Menos ou mais resistência
A professora destaca que é comum que casos de anencefalia
e risco de vida para a gestante enfrentem menos resistência à realização do
aborto legal do que os casos decorrentes de violência sexual. “Nos casos de
gravidez que decorrem de uma violência sexual, é importante dizer que não é
preciso apresentar um boletim de ocorrência policial e nem pedir autorização
judicial para realizar o aborto. Basta o relato da vítima para a equipe médica
e o hospital se encarrega de preencher todos os documentos necessários.
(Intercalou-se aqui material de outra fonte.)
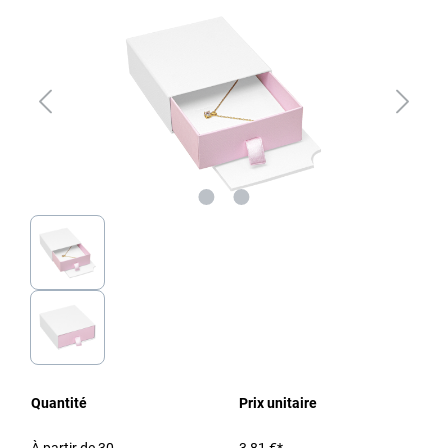
Quantité
Prix unitaire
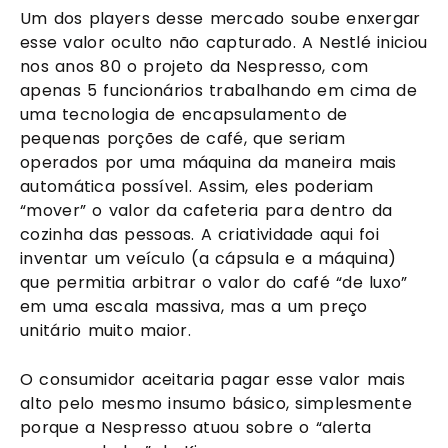
Um dos players desse mercado soube enxergar
esse valor oculto não capturado. A Nestlé iniciou
nos anos 80 o projeto da Nespresso, com
apenas 5 funcionários trabalhando em cima de
uma tecnologia de encapsulamento de
pequenas porções de café, que seriam
operados por uma máquina da maneira mais
automática possível. Assim, eles poderiam
“mover” o valor da cafeteria para dentro da
cozinha das pessoas. A criatividade aqui foi
inventar um veículo (a cápsula e a máquina)
que permitia arbitrar o valor do café “de luxo”
em uma escala massiva, mas a um preço
unitário muito maior.
O consumidor aceitaria pagar esse valor mais
alto pelo mesmo insumo básico, simplesmente
porque a Nespresso atuou sobre o “alerta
Tudo
isso é regulamentado pelo Ministério da Saúde, que inclusive recomenda sempre
que o atendimento da mulher seja feito por uma equipe multidisciplinar formada
por médico, psicólogo e assistente social. Nesses casos, por lei, o
profissional de saúde deve registrar no prontuário da paciente a violência
sexual e a lei determina também que haja uma comunicação à polícia dos indícios
da violência contra a mulher. É importante a gente observar que, em serviços de
excelência, como o caso do Hospital Pérola Byington, aqui em São Paulo, essa
comunicação só é feita à polícia com autorização da paciente, o que parece
muito mais adequado.”
Nos casos de anencefalia do feto ou gravidez de risco, é
necessário apresentar à equipe hospitalar um laudo médico que comprove essa
situação. Não existe um tempo máximo previsto em lei para interrupção da
gravidez. O médico pode se recusar a realizar o procedimento, conhecido como
objeção de consciência. “Isso está previsto no Código de Ética, mas só se
houver outro médico que esteja disponível para realizar o procedimento, sob
pena de inviabilizar o direito da mulher. É importante que o Estado garanta o
direito ao aborto legal. Ninguém interrompe uma gravidez por esporte, por
alegria; essa é uma situação triste e traumática vivenciada pelas mulheres e é
assim que essa situação deve ser respeitada e acolhida. Então, não é possível
criar empecilhos ou mais dificuldades em um momento tão crítico e delicado,
porque isso significa uma nova violência sofrida pela mulher e, nesse caso, uma
violência ainda mais grave, porque provocada pelo próprio Estado.”